Data section:

((

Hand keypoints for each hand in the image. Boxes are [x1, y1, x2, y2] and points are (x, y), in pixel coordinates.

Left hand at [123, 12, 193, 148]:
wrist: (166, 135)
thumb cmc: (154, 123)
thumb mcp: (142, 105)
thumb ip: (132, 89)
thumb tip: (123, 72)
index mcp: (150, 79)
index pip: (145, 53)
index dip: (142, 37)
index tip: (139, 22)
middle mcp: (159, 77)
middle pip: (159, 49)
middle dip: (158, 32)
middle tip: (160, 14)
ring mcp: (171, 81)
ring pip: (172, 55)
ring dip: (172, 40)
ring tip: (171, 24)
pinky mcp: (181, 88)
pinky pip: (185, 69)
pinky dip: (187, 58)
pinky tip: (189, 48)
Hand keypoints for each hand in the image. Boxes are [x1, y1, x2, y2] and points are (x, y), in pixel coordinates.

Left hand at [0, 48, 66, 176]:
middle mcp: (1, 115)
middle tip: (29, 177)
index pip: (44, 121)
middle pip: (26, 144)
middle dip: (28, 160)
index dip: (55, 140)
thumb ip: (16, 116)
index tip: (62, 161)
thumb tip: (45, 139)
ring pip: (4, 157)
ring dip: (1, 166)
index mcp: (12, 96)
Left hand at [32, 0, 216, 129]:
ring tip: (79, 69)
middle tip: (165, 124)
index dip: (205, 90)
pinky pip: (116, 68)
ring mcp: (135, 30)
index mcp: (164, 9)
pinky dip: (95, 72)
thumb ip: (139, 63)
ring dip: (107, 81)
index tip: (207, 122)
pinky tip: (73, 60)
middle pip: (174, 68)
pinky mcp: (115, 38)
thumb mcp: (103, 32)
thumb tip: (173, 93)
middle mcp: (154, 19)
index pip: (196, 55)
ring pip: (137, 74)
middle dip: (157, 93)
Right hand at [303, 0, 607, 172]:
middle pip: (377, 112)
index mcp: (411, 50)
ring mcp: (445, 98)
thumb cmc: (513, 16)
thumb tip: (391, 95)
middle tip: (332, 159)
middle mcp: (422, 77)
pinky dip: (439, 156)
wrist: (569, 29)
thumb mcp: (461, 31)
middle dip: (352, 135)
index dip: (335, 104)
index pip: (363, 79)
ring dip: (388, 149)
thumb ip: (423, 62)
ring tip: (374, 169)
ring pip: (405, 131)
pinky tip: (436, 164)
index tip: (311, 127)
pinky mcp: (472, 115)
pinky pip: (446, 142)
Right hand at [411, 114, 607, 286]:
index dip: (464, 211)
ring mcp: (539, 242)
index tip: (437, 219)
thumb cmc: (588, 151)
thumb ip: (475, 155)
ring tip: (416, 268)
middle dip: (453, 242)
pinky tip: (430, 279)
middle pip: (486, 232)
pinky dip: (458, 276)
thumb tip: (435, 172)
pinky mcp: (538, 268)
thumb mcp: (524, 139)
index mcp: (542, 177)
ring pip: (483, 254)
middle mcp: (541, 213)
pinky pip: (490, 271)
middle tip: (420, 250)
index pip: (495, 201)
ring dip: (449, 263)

))
((

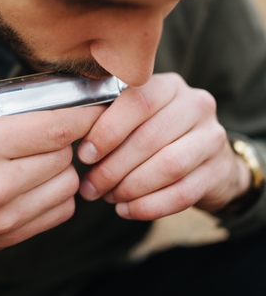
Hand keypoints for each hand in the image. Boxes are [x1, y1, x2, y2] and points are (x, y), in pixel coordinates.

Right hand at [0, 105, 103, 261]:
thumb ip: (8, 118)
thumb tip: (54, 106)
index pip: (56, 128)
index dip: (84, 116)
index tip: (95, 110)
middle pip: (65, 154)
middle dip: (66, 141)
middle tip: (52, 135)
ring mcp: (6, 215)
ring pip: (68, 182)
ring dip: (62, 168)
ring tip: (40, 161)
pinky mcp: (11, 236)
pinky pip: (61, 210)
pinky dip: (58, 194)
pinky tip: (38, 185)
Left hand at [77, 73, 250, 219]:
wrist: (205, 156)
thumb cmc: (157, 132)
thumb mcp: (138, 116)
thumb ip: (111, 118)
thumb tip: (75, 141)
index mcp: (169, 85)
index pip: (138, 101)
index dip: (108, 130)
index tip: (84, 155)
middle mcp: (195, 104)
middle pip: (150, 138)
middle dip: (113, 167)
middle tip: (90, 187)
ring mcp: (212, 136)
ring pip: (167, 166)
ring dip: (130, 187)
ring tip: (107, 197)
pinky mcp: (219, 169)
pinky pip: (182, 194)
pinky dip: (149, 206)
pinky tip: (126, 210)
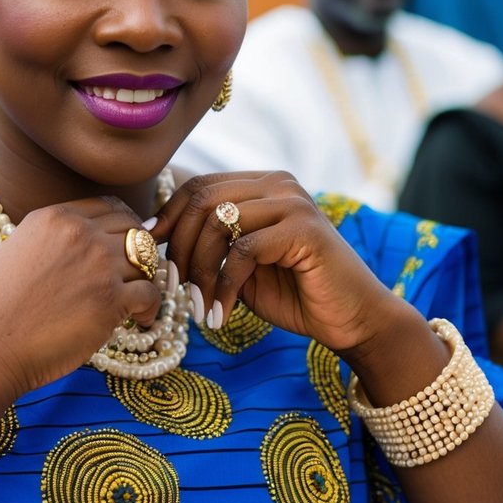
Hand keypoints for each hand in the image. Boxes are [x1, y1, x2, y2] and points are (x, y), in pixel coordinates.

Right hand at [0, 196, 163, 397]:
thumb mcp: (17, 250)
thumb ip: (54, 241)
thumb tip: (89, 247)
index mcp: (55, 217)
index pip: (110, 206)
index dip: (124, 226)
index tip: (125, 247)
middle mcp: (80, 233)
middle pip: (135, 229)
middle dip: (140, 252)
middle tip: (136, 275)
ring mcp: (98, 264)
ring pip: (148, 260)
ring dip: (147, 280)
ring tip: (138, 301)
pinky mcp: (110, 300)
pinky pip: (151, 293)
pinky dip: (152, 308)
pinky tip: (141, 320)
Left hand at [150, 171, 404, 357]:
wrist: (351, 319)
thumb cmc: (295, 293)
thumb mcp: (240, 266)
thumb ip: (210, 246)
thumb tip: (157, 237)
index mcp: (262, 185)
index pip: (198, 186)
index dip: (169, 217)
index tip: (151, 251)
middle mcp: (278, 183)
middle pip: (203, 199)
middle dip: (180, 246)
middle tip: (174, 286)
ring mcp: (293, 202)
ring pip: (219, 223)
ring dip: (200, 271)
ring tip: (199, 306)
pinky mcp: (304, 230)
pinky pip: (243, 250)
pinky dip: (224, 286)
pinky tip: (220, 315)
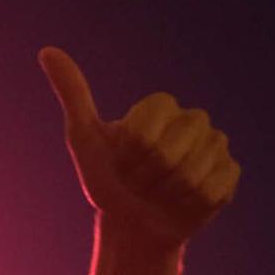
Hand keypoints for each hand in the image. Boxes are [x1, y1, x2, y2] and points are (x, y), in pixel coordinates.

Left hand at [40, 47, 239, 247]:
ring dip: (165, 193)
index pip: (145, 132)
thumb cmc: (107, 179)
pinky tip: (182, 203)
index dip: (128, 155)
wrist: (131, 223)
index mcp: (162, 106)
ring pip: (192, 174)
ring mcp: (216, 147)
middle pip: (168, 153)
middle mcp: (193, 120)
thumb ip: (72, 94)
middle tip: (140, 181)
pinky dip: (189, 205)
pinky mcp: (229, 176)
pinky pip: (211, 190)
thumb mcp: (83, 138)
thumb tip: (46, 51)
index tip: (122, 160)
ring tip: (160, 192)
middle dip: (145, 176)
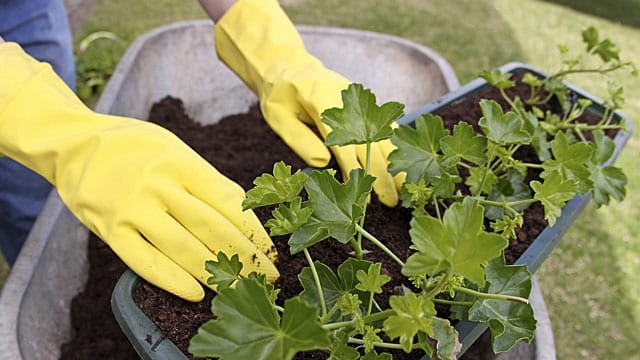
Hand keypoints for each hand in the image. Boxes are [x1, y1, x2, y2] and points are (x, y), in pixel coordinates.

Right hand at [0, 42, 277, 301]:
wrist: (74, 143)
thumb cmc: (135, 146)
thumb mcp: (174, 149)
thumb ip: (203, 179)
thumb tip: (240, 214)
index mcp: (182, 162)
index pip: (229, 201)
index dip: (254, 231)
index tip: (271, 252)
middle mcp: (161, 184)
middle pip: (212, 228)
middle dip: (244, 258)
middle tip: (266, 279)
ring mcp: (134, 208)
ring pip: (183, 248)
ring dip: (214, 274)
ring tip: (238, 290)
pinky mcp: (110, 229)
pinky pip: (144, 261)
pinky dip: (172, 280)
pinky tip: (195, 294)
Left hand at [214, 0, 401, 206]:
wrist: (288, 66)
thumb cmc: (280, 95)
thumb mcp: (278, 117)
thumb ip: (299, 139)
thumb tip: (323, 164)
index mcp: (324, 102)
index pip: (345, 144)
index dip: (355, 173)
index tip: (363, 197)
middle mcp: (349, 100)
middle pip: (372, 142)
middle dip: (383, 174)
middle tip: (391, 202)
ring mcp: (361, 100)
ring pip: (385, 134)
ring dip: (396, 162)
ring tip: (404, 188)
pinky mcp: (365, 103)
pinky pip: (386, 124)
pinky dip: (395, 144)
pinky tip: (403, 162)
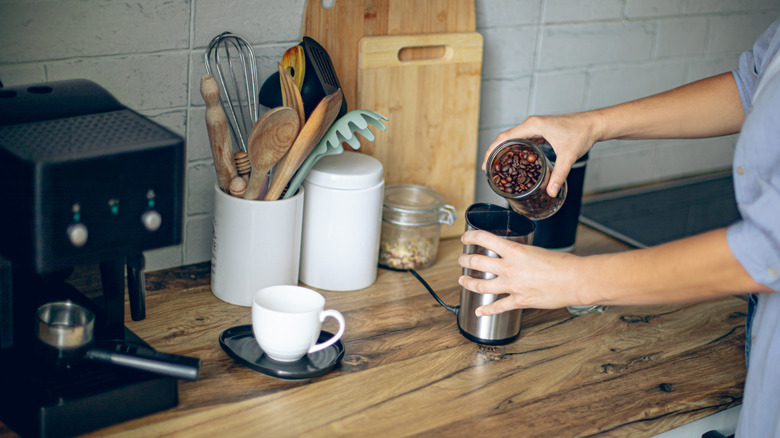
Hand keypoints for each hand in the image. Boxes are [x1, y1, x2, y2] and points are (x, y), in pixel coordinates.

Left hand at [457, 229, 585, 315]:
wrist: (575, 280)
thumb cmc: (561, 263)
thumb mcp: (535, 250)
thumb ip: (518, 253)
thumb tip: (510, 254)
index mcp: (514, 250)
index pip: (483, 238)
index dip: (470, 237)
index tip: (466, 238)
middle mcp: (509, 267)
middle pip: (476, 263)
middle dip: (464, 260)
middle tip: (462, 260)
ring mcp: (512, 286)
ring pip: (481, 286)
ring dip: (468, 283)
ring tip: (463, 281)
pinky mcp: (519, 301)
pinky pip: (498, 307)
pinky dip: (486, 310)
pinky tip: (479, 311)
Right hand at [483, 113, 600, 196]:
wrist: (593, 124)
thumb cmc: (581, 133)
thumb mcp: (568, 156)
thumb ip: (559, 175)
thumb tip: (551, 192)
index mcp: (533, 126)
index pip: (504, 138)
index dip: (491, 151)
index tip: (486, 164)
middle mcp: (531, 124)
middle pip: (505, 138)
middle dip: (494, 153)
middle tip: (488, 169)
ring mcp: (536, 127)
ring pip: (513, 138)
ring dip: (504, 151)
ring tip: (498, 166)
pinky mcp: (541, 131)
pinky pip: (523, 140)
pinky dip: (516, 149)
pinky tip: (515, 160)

))
((

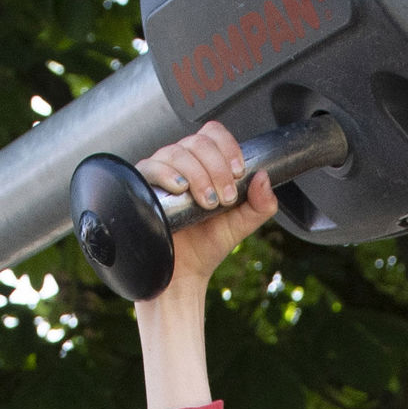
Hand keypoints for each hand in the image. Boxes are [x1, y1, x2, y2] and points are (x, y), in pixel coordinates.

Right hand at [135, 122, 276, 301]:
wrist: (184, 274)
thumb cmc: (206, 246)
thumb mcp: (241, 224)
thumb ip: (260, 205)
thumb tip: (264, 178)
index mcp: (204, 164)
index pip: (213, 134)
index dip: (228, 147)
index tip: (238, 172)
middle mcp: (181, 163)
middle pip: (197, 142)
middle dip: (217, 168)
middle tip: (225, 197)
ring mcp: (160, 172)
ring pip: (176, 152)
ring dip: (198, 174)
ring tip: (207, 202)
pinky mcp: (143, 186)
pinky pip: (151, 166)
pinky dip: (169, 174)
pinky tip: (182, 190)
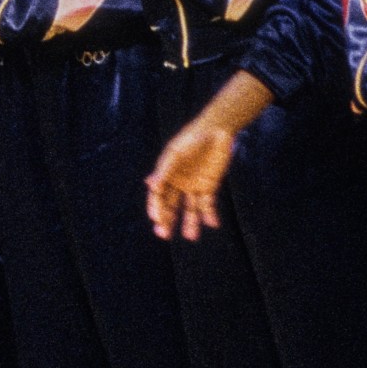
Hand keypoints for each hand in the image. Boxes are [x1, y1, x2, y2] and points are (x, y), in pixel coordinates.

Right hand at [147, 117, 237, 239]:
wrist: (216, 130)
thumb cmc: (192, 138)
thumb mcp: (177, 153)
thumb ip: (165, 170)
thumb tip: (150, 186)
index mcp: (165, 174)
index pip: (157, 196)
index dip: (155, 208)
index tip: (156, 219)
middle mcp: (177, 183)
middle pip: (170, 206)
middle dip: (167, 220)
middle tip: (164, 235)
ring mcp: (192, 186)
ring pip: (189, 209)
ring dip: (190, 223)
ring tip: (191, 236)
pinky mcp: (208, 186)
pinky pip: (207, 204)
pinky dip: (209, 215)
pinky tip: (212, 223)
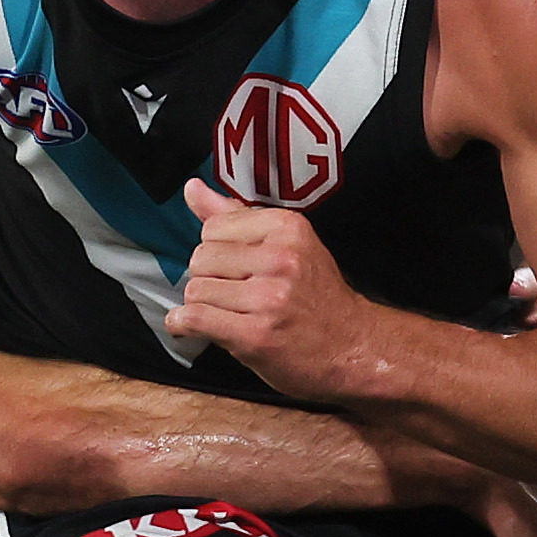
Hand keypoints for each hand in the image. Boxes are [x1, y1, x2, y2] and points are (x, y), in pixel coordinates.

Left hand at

))

What you are asked to do: Only the lines from the one containing "wrist: (569, 29)" through the one containing "ring mcp: (539, 242)" are to be retyped, both boundary lines included, with no other material.

Task output:
wrist: (569, 29)
thumb mcp: (461, 31)
middle dip: (352, 135)
index dip: (335, 104)
index pip: (363, 79)
ring dip: (388, 149)
thumb ip: (423, 62)
ring tip: (374, 169)
ring pip: (405, 131)
pinky tip: (436, 164)
index tip: (311, 127)
pinky mcp: (472, 115)
pinky pip: (446, 142)
Right hand at [411, 114, 607, 286]:
index dip: (464, 211)
ring mcp: (539, 242)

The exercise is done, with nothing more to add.